La crise économique, social, financière et climatique continue de s’aggraver dans le monde et en Europe avec la menace d’une crise financière de grande ampleur. En France, les tensions sociales dues à la réforme des retraites ont conduit l'agence de notation financière Fitch à rétrograder la note de la France. Une fois n’est pas coutume, CNI a demandé à Michel Castellani de décrypter cette conjoncture morose, pas en tant que député, mais en tant qu’universitaire et professeur d’économie. Pour lui, la solution passe par la solidarité, la démocratie et le progrès.
- Quel regard portez-vous, en tant que professeur d’économie, sur la situation mondiale générale ?
- La croissance du PIB (Produit intérieur brut) mondial s’est élevée l’an dernier à +1,9 %, et l’inflation à +13,1%. Ce sont deux données de base qui illustrent clairement une situation de stagflation. Autant dire des fondamentaux particulièrement nocifs et difficiles à traiter. Ces chiffres globaux sont naturellement à interpréter à l’échelle de chaque pays, où les conditions de vie sont extrêmement diverses et inégales. Il existe des poches de misère considérables, que la dérive démographique contribue à renforcer. Les pays du Sud doivent faire face à des retards énormes en infrastructures, formation, santé, etc. La crise climatique se surajoute de plus en plus. Et ces pays doivent emprunter à des taux d’intérêt devenus rédhibitoires, jusqu’à dix fois ceux des pays industriels. De leur côté, les pays du Nord ont leurs propres difficultés, de nature différente, mais réelles. Enfin, l’humanité entière est confrontée à l’usure croissante du milieu naturel. Ce n’est pas avec 90 millions d’habitants en plus chaque année que les choses vont s’améliorer…

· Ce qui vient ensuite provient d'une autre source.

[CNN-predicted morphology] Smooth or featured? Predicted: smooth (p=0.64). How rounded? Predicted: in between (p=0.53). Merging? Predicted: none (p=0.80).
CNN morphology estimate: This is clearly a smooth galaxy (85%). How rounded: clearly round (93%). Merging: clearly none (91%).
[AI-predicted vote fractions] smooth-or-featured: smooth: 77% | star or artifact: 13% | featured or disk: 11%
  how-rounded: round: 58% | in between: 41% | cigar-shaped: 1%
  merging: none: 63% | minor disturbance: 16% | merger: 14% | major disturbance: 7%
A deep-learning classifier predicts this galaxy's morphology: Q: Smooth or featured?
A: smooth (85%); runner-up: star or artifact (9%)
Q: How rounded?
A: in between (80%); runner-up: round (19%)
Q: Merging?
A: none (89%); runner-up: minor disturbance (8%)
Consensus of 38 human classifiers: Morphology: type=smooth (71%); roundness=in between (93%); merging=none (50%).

- Qu’en est-il alors de l’aide au développement ?
- Vous avez sans doute vu que le Secrétaire général de l’ONU a demandé aux pays du G20 une augmentation de 500 milliards au titre de l’aide au développement. A ma connaissance, il ne s’est rien passé en réponse. Par contre, ces derniers jours, ce sont près de 300 milliards qui viennent d’être mobilisés pour sauver le système bancaire américain. Les pays industriels sont, en effet, eux-mêmes menacés par l’instabilité financière, contraints par les difficultés économiques et sociales, par la montée des taux d’intérêt, par la situation permanente de concurrence frontale. Cela dit, n’oublions pas que le PIB par habitant s’élève à 130 000 euros au Luxembourg et à moins de 5 000 euros dans une cinquantaine de pays…
- Y-a-t-il une solution ?
- Il convient de répondre du mieux possible à cette situation. Par la solidarité. Par la prise de conscience. Par la démocratie. Par le progrès scientifique. C’est ce dernier qui a permis tous les progrès de l’humanité.
- Les gens craignent pour leur épargne. Y a-t-il un risque de crise bancaire ?

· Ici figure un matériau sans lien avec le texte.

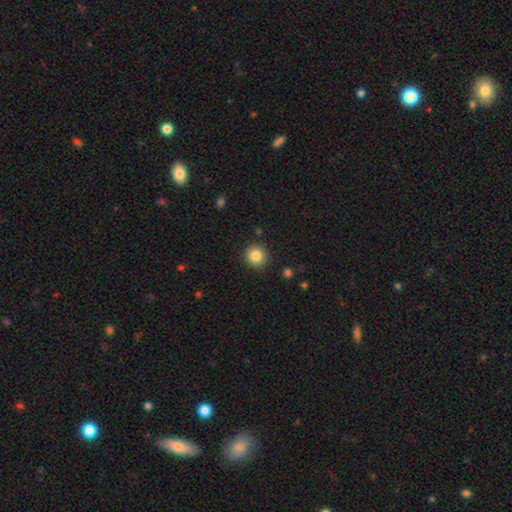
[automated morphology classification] This is clearly a smooth galaxy (84%). How rounded: clearly round (94%). Merging: clearly none (91%).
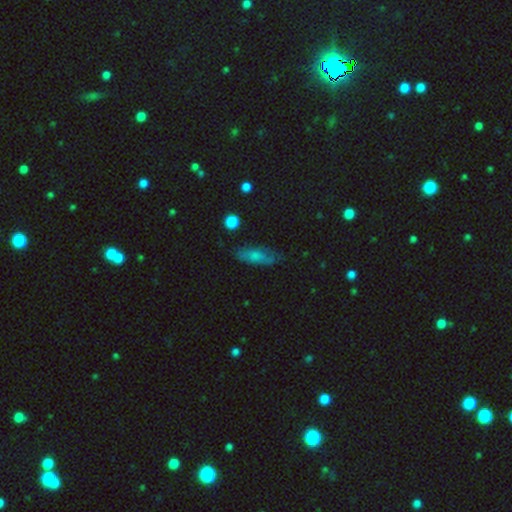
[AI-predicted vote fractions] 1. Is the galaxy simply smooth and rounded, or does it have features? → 66% smooth, 26% featured or disk, 8% star or artifact.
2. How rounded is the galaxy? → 67% in between, 29% cigar-shaped, 3% round.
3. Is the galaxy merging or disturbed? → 68% none, 24% minor disturbance, 7% major disturbance, 2% merger.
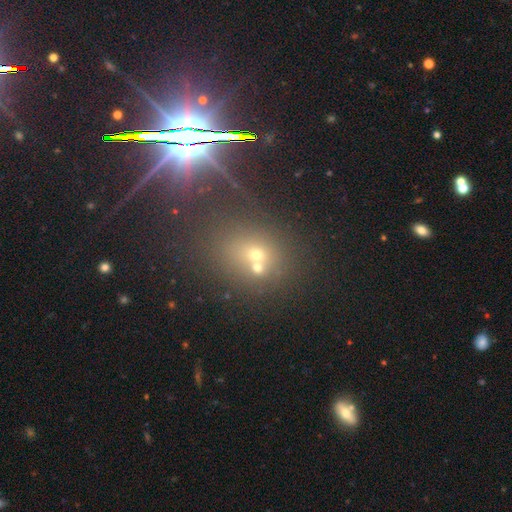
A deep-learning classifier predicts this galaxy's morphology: Overall: smooth (51%; star or artifact 31%). How rounded: round (67%; in between 32%). Merging: none (47%; merger 37%).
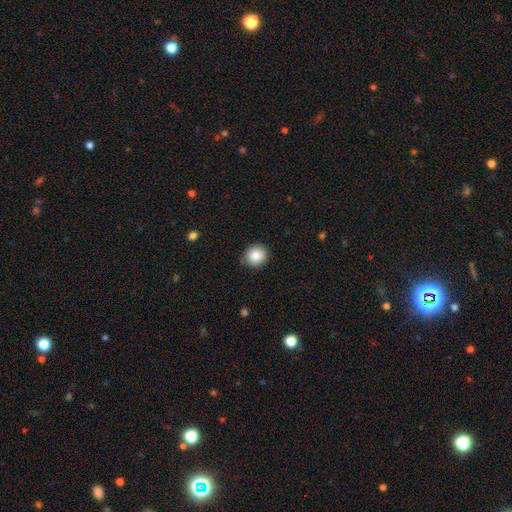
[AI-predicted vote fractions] Morphology: type=smooth (85%); roundness=round (88%); merging=none (87%).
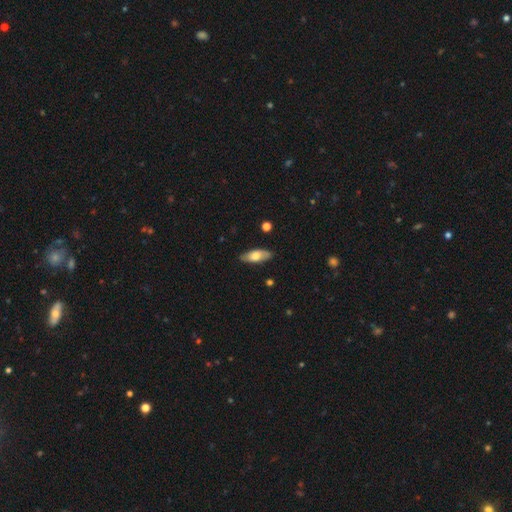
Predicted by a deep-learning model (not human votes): This appears to be a smooth galaxy with no disk features (65%) that is in between round and cigar-shaped (79%). Merging: none (85%).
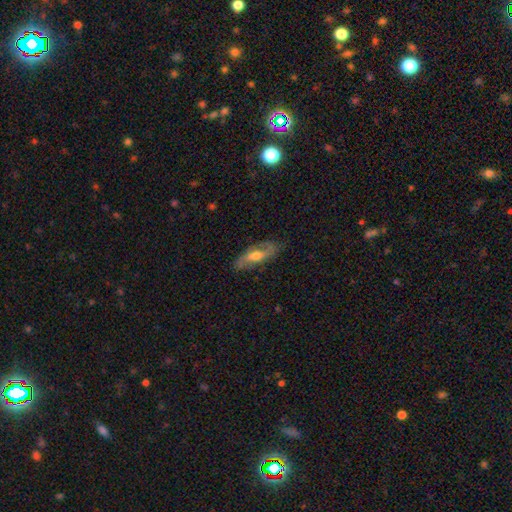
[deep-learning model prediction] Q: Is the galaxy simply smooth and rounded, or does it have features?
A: featured or disk — 62%.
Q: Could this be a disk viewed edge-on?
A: no — 76%.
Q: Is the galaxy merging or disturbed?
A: none — 74%.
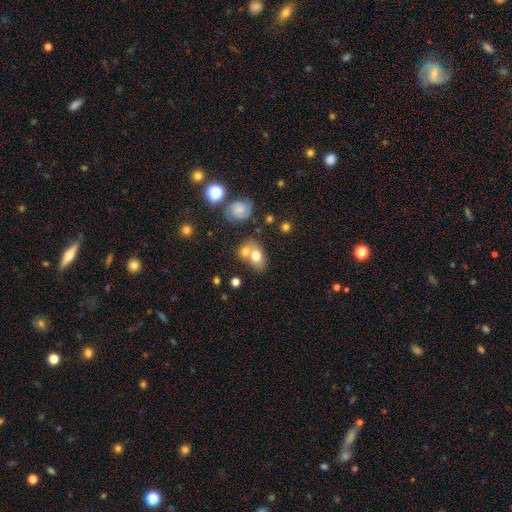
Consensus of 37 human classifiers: A smooth galaxy with no disk features (68%) that is in between round and cigar-shaped (52%).

Vote fractions:
- Smooth or featured? smooth: 68% / featured or disk: 30% / star or artifact: 3%
- How rounded? in between: 52% / round: 48% / cigar-shaped: 0%
- Merging? merger: 47% / none: 31% / minor disturbance: 19% / major disturbance: 3%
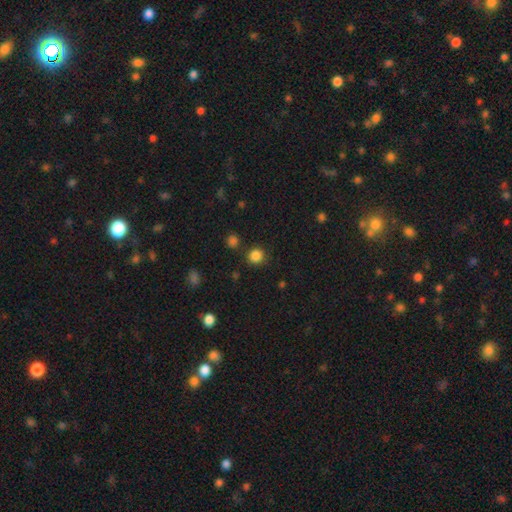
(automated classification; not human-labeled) This appears to be a smooth galaxy with no disk features (84%) that is round (90%). Merging: none (86%).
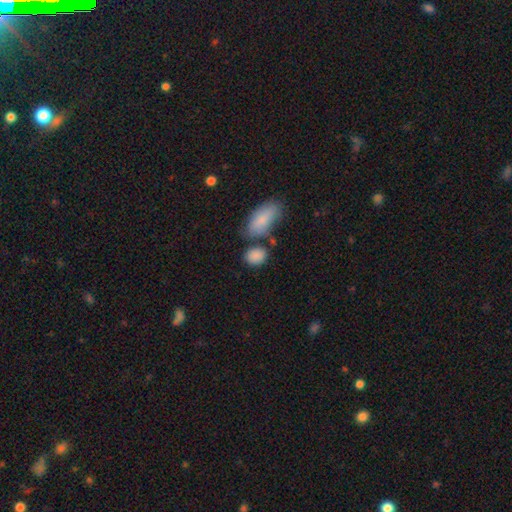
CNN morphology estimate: The model was most divided on "how rounded": in between: 65%, round: 33%, cigar-shaped: 3%. More confident: smooth or featured — smooth (87%); merging — none (64%).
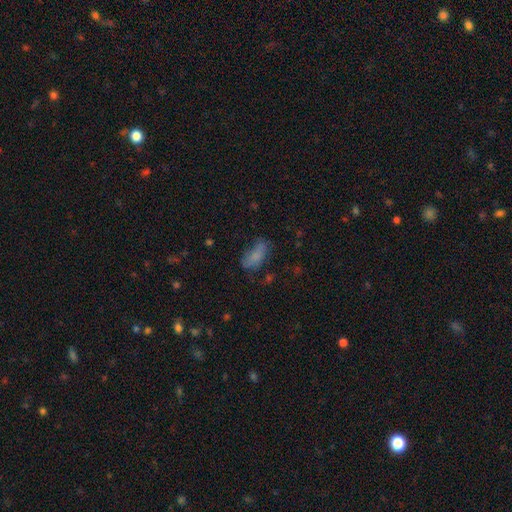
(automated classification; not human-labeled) Smooth or featured? Predicted: smooth (p=0.76). How rounded? Predicted: in between (p=0.85). Merging? Predicted: none (p=0.49).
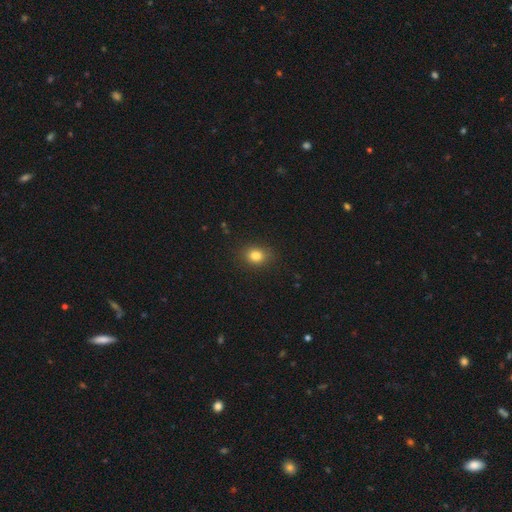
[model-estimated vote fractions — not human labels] smooth-or-featured: smooth: 82% | star or artifact: 12% | featured or disk: 6%
  how-rounded: round: 53% | in between: 46% | cigar-shaped: 1%
  merging: none: 87% | minor disturbance: 9% | major disturbance: 3% | merger: 1%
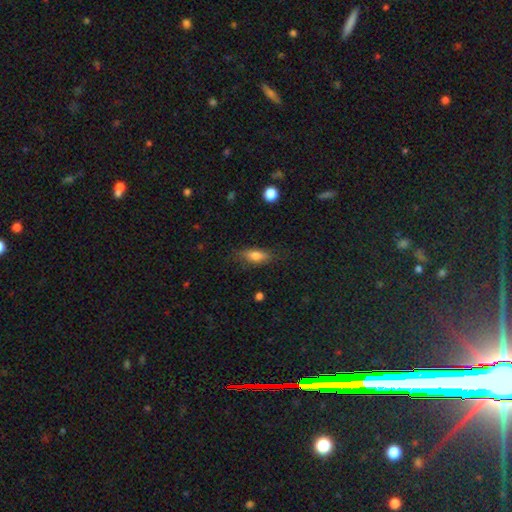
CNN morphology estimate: smooth-or-featured: smooth: 75% | featured or disk: 16% | star or artifact: 8%
  how-rounded: in between: 74% | cigar-shaped: 22% | round: 4%
  merging: none: 74% | minor disturbance: 19% | major disturbance: 5% | merger: 1%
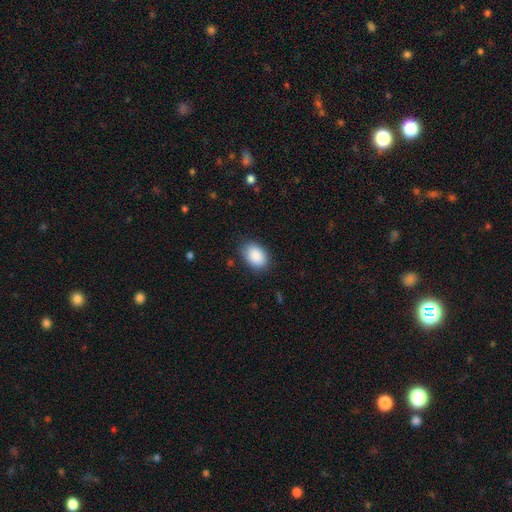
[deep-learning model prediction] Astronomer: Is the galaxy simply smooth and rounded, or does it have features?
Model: smooth — 90%.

- Les crises bancaires sont toujours à l’origine de déséquilibres majeurs. On se rappelle du désastre mondial provoqué en 2008 par Lehman Brothers. Depuis les incidents se sont multipliés jusqu’à SVB, Crédit Suisse, et First Republic actuellement. De puissants moyens prudentiels sont en action, mais les sommes en cause sont tellement gigantesques que l’on n’est jamais à l’abri d’un mouvement de panique. Sur le fond, ce sont les excès de la spéculation et les montages financiers complexes qui sont en cause. Je ne peux pas dire que nous soyons totalement à l’abri.
- Concernant l’Union européenne (UE), vous vous êtes prononcé à plusieurs reprises pour une harmonisation de la fiscalité en Europe. Pourquoi ?
- C’est une condition indispensable à un fonctionnement juste de la vie économique et sociale. Il y a trop de disparités fiscales et sociales, et nos entreprises sont en souffrance. Pour maintenir une certaine cohérence, l’UE a harmonisé les niveaux de TVA et de droit d’accise. En revanche, la fiscalité directe relève des Etats. Et là, les tentatives d’harmonisation ont échoué. Il y a des pays qui pratiquent le dumping social et fiscal, ce qui distors fortement les conditions de la concurrence au sein même de l’Union. C’est plutôt à l’OCDE que se discute depuis quelques années la possibilité d’une imposition minimale des bénéfices des entreprises principales. Ça avance pour 2024 en principe. En attendant, si les prélèvements obligatoires s’élèvent à plus de 47 % en France, ils sont à 21 % en Irlande…
- Comment jugez-vous la situation de la France ?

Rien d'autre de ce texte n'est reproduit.